As war in Gaza rages, Israel is continuing its campaign against Syrian military and Hezbollah targets, sparking fears of regional spillover.
Israel has launched attacks on positions in Syria and Lebanon, as part of its ongoing campaign against opposing militaries and armed forces in the Middle East.
“The [Israeli army] struck military infrastructure belonging to the Syrian Army,” the Israeli military said in a post on the social media platform X on Tuesday.
“[Israeli military] fighter jets also struck Hezbollah terrorist infrastructure in Lebanon,” it added, promising it would “continue to operate against any threat to Israel’s sovereignty”.
Israel’s military has been engaged in cross-border fighting with Hezbollah and has launched repeated air raids on Syria since its war on Gaza began on October 7, raising fears of the conflict spilling over into the wider region.
In response to yesterday's launches toward Israeli territory, the IDF struck military infrastructure belonging to the Syrian Army.
IDF fighter jets also struck Hezbollah terrorist infrastructure in Lebanon.
The IDF will continue to operate against any threat to Israel's… pic.twitter.com/xSty1eyMkb
— Israel Defense Forces (@IDF) January 2, 2024
The latest attacks, which occurred between Monday and Tuesday, marked a spike in tensions between Israel and neighbours it has said have links to its enemy, Iran.
Earlier on Tuesday, Syrian state news agency SANA said pre-dawn Israeli attacks came from the direction of the Golan Heights.
The air raids targeted “a number of sites in the Damascus countryside”, SANA reported, citing an unnamed military source as saying only “material damage” had been caused.
Britain-based war monitor the Syrian Observatory for Human Rights said that one position targeted near the town of Kanaker housed members from Lebanon’s Hezbollah, the AFP news agency reported.
Parts of the southern Lebanese city of Yaroun also came under fire, the Israeli military said on Tuesday, after Hezbollah announced it had fired on Israeli units near the northern Israeli village of Sarit.
“What Israel is facing at the moment is fighters in various countries in the region that are mostly backed by Iran,” said Al Jazeera’s Sara Khairat, reporting from Tel Aviv on Tuesday.
Syria and Iran are regional allies, with President Bashar al-Assad having received staunch support from Tehran during the war in Syria. Since its formation in 1982, Iran-backed Hezbollah has grown into a powerful “state within a state” in Lebanon, and has also backed Hamas in Gaza.
“Of course the biggest threat so far has been from the Iranian-backed group Hezbollah in Lebanon that has been firing every single day,” Khairat said. “This is just showing that despite [Israel’s] continued war in Gaza, these attacks are going to continue.
“Certainly there has been a call amongst those in the [Israeli] military to start to look to redirect their efforts especially along that northern border, with Israel itself saying that if diplomatic efforts don’t work then it wouldn’t be afraid to consider other military action against Lebanon,” our correspondent added.

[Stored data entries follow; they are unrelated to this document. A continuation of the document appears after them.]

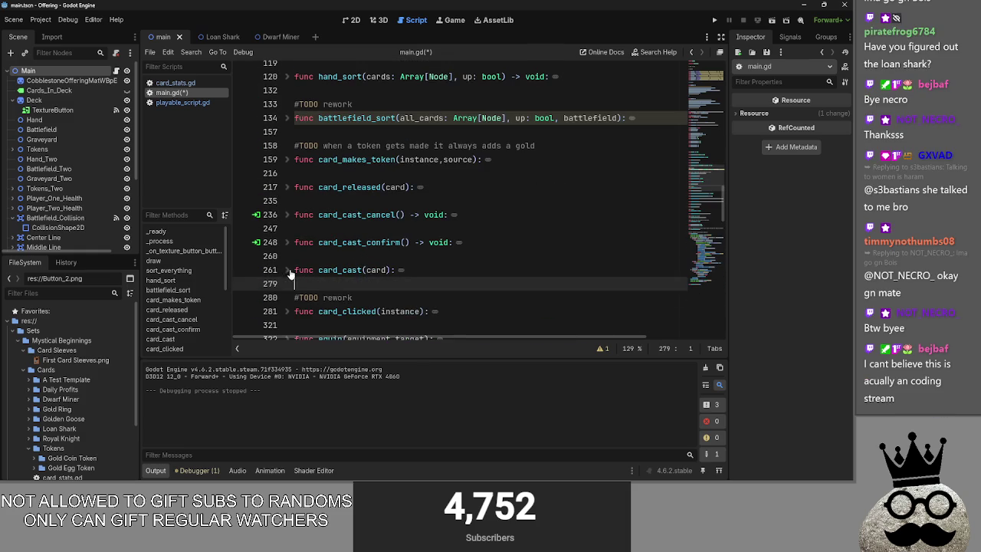
scroll(336, 256, "up", 3)
key("alt+Tab")
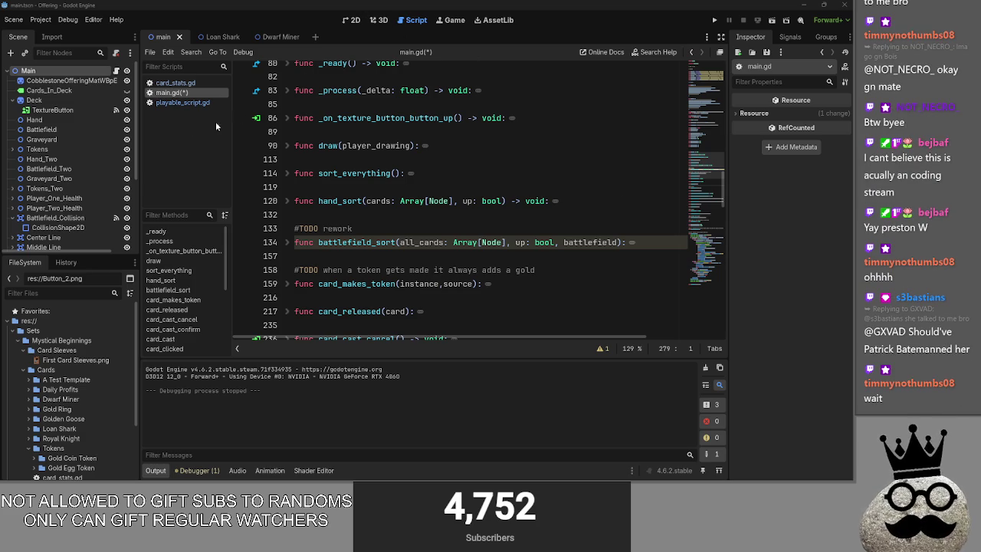
Scroll to the deck arrays near line 44 and open card_stats.gd
scroll(414, 226, "up", 3)
scroll(414, 225, "up", 13)
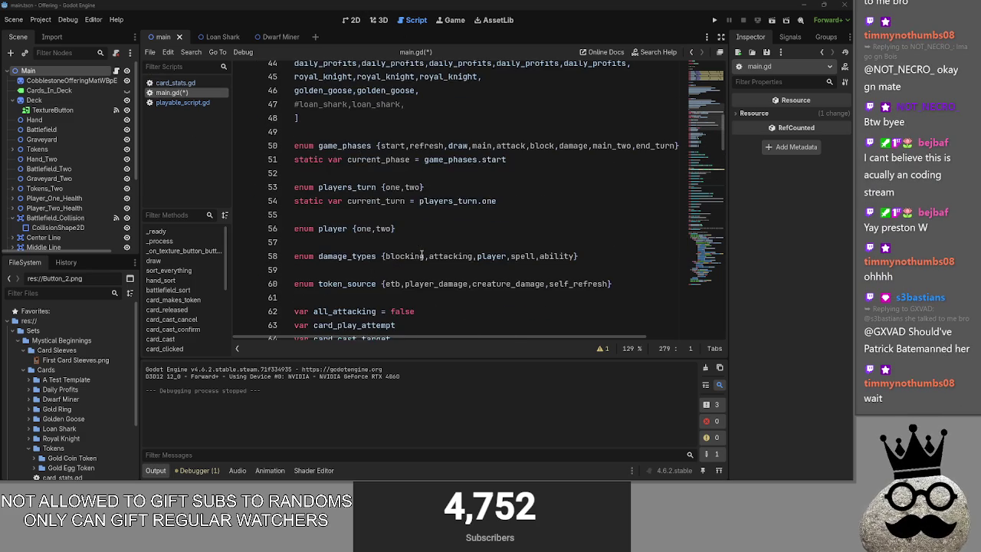
left_click(175, 82)
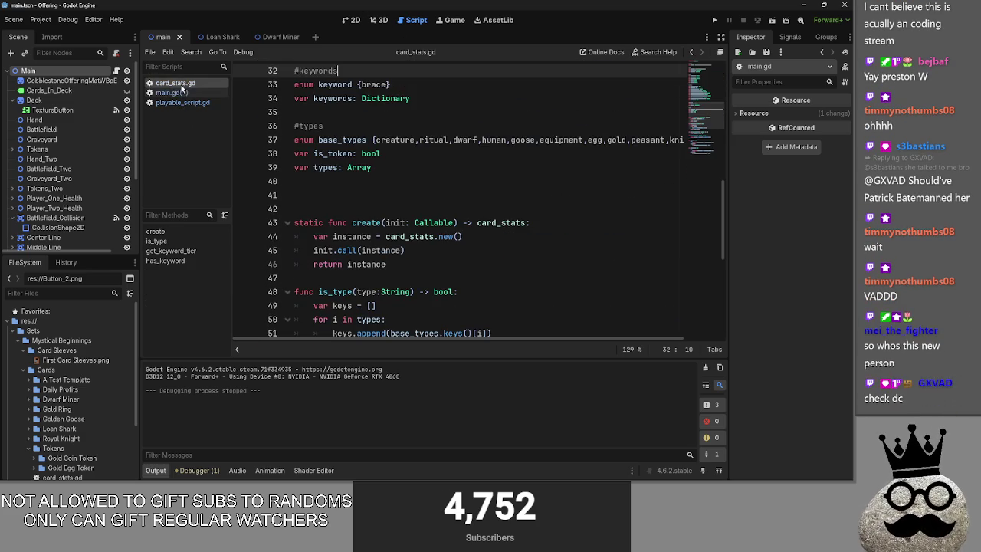
Collapse Card Sleeves, expand Cards > Loan Shark, and open Loan Shark.tscn
left_click(22, 350)
scroll(31, 376, "down", 1)
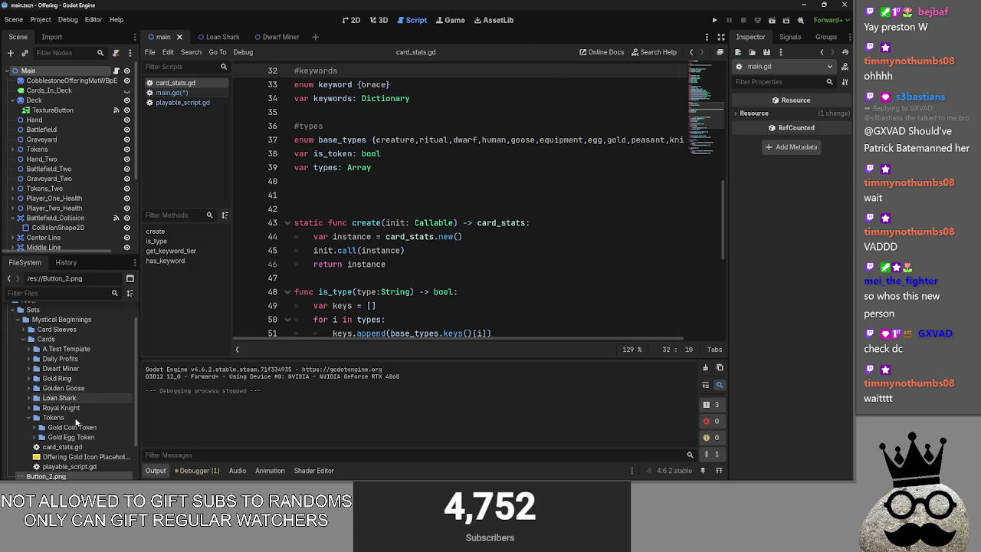
left_click(29, 398)
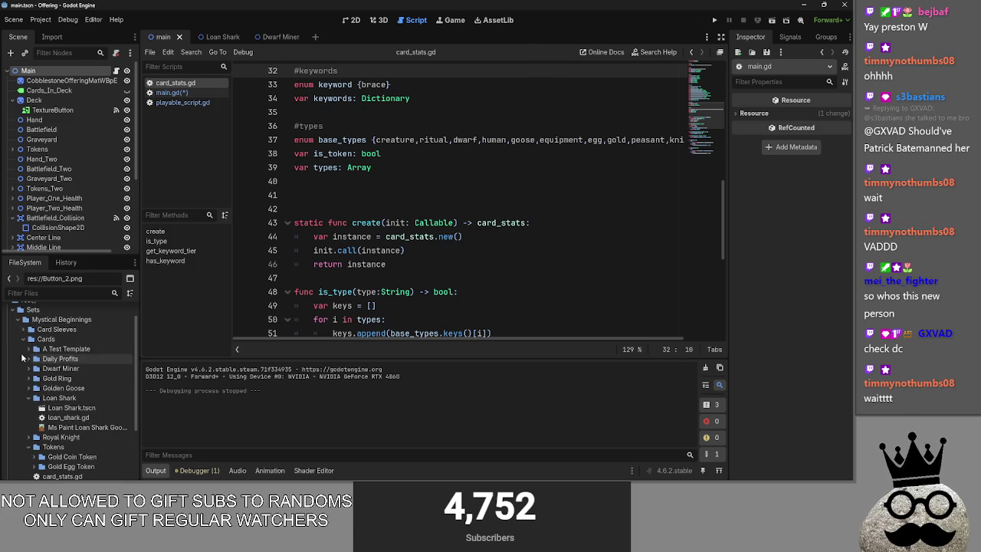
left_click(94, 408)
double_click(93, 408)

Tuesday’s attacks follow closely on the heels of an Israeli air raid near Aleppo at the end of December, which caused some material damage, according to the Syrian Ministry of Defence.
Since the Syrian war began, Israel has launched hundreds of air raids on Syrian territory, both on Syrian military and Hezbollah targets. Israel has repeatedly said it will not allow Iran to expand its presence in Syria.
In December, an Israeli air raid outside Damascus killed Razi Moussavi, a senior adviser in Iran’s Revolutionary Guard Corps (IRGC) responsible for coordinating the military alliance between Syria and Iran.
Reports from Iran’s news agency INRA said that Mousavi had been part of an entourage accompanying IRGC General Qassem Soleimani at Baghdad airport when he was killed by a US drone attack almost exactly four years ago.